Our youngest son, Charles, is almost 15 years old. He is a freshman in high school - the same high school I graduated from, I might add. First period starts at 7:05 a.m., and he leaves the house to walk only a block to school while it's still dark.
In an attempt to encourage more independent behavior, no one gets up with him in the morning. Those of you who know me aren't surprised that I don't get up at 6:15 a.m. - as I've said in the past to my "morning glory" friends, it's just plain wrong. All I know is that when I wake up, he's out the door and already halfway through first period. And that's a good thing.
High school is quite different than middle school was for Charles (and I would suspect most kids). The expectations have easily tripled and opportunities for activity abound. Finding a way to get it all done is the challenge of each day. There's a lot of information for him to keep in his head, and since he isn't in the habit of writing down what he needs to do (what would I do without my day planner?), he often "forgets" things.
My fear is that he'll forget to wake up in the morning!
Turns out, that's not worth worrying about. He gets himself to school on time each day - in fact, recently he got there early.
He swears his alarm clock said 6:40 a.m. He panicked when he realized he only had a few minutes to get out the door and to school. He got up, made his bed (yes, my teenage son makes his bed), downed a breakfast shake, brushed his teeth (yes, he even brushes his teeth), turned out the lights in the house, grabbed his backpack, and locked the front door on his way to meet his friends on the corner.
Boy, was it dark outside - darker than usual.
And his friends weren't at the corner.
"I think I saw a '3' on my clock," he later told me.
It was 3:50 a.m.!! And my son stood outside alone on a very dark corner waiting for friends who were still slumbering.

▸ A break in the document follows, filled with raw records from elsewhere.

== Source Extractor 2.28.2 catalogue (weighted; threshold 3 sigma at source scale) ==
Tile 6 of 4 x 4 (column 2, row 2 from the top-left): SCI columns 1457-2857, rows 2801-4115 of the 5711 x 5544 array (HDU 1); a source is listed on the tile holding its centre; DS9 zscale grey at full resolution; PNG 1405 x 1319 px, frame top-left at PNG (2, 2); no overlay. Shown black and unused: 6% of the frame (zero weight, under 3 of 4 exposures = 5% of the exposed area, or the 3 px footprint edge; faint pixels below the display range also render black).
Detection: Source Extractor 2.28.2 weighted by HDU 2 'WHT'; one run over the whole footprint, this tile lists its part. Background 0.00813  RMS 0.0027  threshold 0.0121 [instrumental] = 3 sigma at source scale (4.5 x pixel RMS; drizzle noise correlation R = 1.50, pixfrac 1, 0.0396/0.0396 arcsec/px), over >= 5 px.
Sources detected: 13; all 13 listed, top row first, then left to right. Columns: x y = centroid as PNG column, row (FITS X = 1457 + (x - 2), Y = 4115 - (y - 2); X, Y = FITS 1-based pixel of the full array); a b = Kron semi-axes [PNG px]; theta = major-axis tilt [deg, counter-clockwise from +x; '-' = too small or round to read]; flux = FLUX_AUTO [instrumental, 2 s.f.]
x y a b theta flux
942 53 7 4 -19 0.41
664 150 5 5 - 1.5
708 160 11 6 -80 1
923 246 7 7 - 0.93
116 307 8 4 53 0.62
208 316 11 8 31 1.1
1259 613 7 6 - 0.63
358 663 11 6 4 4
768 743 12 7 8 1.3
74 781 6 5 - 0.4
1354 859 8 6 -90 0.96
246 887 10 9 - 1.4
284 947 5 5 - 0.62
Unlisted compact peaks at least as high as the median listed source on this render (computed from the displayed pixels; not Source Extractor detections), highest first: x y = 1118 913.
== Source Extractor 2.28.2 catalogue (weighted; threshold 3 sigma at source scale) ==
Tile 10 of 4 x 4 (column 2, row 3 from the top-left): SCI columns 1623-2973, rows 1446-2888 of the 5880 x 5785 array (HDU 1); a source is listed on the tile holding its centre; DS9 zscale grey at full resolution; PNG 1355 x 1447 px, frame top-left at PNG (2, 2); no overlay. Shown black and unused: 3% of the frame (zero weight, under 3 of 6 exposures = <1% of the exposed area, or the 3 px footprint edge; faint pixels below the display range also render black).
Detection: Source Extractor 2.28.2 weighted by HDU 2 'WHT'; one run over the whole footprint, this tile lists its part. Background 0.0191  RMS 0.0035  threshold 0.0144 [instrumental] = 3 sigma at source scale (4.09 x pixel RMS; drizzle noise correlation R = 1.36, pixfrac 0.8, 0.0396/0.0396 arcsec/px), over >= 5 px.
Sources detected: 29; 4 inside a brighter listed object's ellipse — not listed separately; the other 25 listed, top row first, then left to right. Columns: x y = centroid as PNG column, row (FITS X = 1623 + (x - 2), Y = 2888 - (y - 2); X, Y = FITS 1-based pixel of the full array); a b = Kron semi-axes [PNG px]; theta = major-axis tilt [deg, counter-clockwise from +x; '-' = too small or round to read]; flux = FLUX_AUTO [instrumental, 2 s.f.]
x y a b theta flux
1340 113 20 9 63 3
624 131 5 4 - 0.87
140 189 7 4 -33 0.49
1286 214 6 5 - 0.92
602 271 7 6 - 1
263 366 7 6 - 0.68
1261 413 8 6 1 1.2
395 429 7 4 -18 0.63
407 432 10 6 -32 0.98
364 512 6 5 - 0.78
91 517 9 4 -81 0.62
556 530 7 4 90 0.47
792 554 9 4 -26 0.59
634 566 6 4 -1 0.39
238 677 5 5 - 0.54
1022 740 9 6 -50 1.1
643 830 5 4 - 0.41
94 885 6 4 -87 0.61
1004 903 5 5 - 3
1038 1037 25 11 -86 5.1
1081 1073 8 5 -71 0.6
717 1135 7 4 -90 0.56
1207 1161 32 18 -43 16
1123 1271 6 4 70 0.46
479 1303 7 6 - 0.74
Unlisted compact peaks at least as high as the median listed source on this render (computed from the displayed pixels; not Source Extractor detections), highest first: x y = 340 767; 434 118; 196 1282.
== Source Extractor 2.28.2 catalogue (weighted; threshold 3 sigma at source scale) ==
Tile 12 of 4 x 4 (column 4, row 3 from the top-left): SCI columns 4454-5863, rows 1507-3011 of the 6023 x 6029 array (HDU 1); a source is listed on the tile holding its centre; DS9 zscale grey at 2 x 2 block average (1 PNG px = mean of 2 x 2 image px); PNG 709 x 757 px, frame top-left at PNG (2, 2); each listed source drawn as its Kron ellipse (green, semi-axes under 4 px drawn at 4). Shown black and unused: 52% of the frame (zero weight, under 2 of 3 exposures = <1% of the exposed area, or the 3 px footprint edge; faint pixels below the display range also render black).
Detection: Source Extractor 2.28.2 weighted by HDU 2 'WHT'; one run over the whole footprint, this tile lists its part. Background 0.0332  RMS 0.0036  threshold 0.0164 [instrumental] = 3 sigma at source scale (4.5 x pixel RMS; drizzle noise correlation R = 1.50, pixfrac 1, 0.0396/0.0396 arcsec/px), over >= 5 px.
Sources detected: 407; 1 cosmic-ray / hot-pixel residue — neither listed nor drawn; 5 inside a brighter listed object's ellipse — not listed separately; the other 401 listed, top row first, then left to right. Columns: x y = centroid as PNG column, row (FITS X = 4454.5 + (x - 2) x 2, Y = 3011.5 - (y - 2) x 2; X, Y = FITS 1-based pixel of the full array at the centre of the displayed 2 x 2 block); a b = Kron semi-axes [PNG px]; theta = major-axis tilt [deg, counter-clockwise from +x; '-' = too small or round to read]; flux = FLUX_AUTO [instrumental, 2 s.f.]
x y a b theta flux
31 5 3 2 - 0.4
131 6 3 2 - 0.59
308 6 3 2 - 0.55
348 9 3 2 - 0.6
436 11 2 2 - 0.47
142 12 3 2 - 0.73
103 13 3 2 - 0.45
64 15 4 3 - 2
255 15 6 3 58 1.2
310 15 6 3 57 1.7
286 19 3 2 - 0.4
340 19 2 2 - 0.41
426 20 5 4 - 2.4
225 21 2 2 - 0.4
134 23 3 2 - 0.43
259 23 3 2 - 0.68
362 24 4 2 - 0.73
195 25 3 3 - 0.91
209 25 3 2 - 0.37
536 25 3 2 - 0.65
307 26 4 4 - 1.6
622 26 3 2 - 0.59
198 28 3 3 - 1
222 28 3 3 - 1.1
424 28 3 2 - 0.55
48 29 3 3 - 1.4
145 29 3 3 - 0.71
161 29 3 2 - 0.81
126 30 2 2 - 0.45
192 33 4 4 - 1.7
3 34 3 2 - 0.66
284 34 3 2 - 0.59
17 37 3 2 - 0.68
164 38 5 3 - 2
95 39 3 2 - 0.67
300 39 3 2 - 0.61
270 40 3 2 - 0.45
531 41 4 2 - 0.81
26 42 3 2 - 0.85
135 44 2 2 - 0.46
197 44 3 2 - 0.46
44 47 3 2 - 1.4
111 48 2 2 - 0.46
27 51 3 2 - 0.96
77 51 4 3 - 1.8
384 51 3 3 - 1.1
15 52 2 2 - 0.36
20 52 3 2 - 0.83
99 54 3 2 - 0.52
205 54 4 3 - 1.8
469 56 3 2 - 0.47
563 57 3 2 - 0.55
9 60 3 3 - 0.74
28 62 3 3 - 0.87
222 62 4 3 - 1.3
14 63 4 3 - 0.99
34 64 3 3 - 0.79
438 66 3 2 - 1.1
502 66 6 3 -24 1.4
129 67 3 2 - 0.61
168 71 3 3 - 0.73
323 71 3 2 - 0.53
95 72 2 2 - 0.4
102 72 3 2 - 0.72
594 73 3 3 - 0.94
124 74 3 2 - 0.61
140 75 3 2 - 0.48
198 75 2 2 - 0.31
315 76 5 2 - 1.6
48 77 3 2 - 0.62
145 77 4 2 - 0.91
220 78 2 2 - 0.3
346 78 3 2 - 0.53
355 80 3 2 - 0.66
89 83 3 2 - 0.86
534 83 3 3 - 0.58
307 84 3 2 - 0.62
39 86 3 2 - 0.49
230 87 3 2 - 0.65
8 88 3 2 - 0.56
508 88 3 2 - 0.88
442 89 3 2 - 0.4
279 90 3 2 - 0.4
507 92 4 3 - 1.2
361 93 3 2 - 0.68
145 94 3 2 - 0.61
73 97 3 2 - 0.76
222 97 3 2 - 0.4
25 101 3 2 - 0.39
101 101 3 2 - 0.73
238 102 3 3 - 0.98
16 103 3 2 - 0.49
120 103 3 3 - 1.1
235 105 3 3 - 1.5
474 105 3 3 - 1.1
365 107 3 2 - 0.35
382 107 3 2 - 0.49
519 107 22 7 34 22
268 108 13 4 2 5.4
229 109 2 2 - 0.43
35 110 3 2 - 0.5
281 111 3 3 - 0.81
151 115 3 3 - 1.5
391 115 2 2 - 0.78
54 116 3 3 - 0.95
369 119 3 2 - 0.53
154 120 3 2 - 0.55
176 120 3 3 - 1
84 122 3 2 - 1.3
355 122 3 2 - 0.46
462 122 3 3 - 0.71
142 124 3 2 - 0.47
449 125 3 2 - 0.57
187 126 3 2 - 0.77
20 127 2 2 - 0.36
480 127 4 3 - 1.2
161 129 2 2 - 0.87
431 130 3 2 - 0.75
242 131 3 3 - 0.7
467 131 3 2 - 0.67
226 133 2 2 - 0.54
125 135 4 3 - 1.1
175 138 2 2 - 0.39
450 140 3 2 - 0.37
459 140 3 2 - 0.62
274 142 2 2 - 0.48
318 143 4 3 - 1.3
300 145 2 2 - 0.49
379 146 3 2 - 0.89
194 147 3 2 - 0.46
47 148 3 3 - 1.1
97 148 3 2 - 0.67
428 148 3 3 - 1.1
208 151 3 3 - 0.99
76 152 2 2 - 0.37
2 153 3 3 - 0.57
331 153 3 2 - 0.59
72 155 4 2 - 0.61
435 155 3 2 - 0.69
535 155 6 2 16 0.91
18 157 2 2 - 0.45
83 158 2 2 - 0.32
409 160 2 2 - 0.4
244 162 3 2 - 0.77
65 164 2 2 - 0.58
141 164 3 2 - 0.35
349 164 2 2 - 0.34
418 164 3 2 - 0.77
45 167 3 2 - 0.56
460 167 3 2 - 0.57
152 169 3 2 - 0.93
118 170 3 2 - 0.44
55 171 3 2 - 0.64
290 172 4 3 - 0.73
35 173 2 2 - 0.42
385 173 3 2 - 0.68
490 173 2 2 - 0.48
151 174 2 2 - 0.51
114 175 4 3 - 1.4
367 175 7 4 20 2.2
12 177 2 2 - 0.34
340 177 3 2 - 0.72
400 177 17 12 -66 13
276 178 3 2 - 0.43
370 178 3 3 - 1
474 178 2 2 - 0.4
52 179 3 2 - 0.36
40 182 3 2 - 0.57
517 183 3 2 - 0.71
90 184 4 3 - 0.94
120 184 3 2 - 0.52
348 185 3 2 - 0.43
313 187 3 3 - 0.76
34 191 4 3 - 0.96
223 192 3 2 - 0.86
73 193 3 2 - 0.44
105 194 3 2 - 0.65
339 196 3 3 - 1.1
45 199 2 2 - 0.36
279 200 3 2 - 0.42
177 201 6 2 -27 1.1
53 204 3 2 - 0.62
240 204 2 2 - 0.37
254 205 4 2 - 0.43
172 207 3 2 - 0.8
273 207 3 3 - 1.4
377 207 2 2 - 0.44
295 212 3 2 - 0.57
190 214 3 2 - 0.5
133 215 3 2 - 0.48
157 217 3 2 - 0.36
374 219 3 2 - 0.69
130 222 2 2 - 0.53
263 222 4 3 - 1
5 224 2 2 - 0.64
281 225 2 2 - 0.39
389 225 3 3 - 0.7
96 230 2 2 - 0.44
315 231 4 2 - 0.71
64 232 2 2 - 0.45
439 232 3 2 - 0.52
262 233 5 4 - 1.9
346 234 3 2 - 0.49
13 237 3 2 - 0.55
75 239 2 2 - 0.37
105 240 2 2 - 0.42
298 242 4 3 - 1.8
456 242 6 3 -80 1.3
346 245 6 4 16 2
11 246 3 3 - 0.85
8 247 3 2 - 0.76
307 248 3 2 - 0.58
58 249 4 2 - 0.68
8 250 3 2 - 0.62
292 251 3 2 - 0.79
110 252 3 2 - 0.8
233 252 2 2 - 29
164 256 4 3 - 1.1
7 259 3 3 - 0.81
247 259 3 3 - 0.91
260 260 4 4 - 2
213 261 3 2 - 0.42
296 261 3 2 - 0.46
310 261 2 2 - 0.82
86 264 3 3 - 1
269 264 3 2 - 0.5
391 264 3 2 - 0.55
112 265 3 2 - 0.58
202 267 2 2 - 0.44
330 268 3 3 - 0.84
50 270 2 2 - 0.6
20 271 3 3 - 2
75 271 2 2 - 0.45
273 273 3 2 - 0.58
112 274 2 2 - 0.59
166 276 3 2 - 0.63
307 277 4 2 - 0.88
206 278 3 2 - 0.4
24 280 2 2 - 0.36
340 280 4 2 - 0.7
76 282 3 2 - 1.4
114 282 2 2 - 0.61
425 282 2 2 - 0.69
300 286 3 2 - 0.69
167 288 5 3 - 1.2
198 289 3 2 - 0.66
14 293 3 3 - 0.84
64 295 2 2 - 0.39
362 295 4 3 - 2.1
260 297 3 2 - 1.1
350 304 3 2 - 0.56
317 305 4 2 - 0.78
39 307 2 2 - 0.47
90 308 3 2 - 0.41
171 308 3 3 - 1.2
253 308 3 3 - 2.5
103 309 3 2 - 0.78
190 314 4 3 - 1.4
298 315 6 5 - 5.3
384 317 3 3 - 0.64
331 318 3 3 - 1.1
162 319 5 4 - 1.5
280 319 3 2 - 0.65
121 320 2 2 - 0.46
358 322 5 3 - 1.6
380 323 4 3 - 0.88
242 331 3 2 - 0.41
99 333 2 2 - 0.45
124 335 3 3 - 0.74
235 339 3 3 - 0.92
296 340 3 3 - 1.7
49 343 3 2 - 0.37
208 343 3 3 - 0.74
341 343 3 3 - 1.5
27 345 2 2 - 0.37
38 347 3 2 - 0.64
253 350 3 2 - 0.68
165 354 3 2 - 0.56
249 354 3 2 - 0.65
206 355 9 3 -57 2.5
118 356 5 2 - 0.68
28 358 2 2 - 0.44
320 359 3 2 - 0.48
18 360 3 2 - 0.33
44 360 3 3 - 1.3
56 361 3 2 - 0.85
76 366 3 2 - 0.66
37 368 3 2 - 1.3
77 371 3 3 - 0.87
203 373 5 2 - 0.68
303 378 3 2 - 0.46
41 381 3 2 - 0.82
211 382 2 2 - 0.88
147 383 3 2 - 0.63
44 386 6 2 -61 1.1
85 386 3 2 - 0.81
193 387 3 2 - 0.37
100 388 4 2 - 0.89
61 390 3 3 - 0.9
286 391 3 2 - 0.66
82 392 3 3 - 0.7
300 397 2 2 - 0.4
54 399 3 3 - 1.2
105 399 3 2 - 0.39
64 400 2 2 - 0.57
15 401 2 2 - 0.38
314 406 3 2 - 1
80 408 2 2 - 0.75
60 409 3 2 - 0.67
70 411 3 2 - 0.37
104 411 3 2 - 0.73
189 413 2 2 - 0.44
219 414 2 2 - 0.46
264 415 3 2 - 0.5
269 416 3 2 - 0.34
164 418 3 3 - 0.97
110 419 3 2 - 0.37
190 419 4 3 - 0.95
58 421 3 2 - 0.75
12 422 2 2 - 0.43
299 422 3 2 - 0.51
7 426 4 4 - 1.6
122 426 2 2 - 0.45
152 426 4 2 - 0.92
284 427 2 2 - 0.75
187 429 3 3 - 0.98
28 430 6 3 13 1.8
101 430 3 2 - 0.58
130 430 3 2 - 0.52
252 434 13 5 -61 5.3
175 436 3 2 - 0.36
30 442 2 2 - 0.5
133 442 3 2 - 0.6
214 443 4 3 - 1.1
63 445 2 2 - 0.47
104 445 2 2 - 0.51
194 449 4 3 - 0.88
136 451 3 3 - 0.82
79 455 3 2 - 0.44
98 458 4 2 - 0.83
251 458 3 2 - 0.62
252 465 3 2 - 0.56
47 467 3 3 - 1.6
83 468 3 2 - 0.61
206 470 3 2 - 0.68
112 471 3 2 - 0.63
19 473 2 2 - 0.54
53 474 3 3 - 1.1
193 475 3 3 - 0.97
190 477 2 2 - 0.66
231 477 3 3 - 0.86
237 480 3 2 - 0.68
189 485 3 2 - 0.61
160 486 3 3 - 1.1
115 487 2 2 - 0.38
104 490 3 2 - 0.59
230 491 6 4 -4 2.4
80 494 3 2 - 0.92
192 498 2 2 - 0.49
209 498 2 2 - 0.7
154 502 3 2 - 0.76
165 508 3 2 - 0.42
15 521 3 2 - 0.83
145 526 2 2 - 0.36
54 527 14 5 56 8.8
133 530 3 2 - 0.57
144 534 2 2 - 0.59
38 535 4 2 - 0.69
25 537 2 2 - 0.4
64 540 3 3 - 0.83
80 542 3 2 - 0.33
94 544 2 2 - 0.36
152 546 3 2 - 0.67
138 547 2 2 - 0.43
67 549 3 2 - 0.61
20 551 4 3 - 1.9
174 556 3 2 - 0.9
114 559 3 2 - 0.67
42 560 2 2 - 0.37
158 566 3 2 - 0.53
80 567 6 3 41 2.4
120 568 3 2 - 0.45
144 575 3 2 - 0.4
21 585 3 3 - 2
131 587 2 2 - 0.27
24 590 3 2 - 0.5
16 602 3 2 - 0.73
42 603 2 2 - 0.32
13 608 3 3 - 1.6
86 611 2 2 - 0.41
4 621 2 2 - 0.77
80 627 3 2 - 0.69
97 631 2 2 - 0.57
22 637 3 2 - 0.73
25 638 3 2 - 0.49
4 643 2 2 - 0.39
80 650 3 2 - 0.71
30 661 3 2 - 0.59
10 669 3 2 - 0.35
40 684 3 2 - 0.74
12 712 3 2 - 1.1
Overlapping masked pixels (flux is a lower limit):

Thankfully, he came right back into the house, and went back to sleep (wish I could do that). He woke up on time a couple of hours later and still managed to get out the door and to school without waking anyone.
"I just blew my head," he said. "I don't know what I was thinking."
He wasn't thinking. Usually, that would annoy the heck out of me. But I realized something substantial. He was acting out of habit. He did everything he was supposed to do - just 3 hours earlier than he should. As frightful as it was for me to find out that he was outside alone at that time of the morning, I was incredibly proud of how he responded to his "error."
He's not perfect. He's going to make mistakes, forget his homework, get up at the wrong time, and "blow his head." His dad and I are more concerned with how he reacts to those mistakes. Willingly admitting your mistake is something we should all aspire to do.
We encouraged him to examine what he could do differently to avoid this particular mistake. I was just grateful he didn't say, "Get up early with me, Mom."